#### DATA FOR THIS EXERCISE ####

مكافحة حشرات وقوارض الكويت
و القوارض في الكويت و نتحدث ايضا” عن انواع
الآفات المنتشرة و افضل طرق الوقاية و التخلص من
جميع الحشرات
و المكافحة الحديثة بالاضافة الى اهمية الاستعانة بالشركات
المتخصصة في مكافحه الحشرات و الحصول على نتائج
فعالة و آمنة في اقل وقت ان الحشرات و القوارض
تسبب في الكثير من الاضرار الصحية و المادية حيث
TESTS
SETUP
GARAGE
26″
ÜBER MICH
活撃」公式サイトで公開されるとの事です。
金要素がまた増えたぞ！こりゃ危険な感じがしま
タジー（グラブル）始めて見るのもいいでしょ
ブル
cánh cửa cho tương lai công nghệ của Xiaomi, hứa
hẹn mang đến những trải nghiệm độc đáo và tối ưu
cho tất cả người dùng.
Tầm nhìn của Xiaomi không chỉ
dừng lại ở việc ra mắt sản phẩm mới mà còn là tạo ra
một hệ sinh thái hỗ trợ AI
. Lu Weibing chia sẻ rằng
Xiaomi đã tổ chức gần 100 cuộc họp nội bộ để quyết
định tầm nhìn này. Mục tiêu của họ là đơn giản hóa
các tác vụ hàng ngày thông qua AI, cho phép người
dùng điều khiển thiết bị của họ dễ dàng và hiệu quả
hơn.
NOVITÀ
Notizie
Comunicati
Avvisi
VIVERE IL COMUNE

####

#### THE PROBLEM:
A bare number should be your reply: how many lines in the entries above include the word "dùng".

#### ANSWER SPACE:
2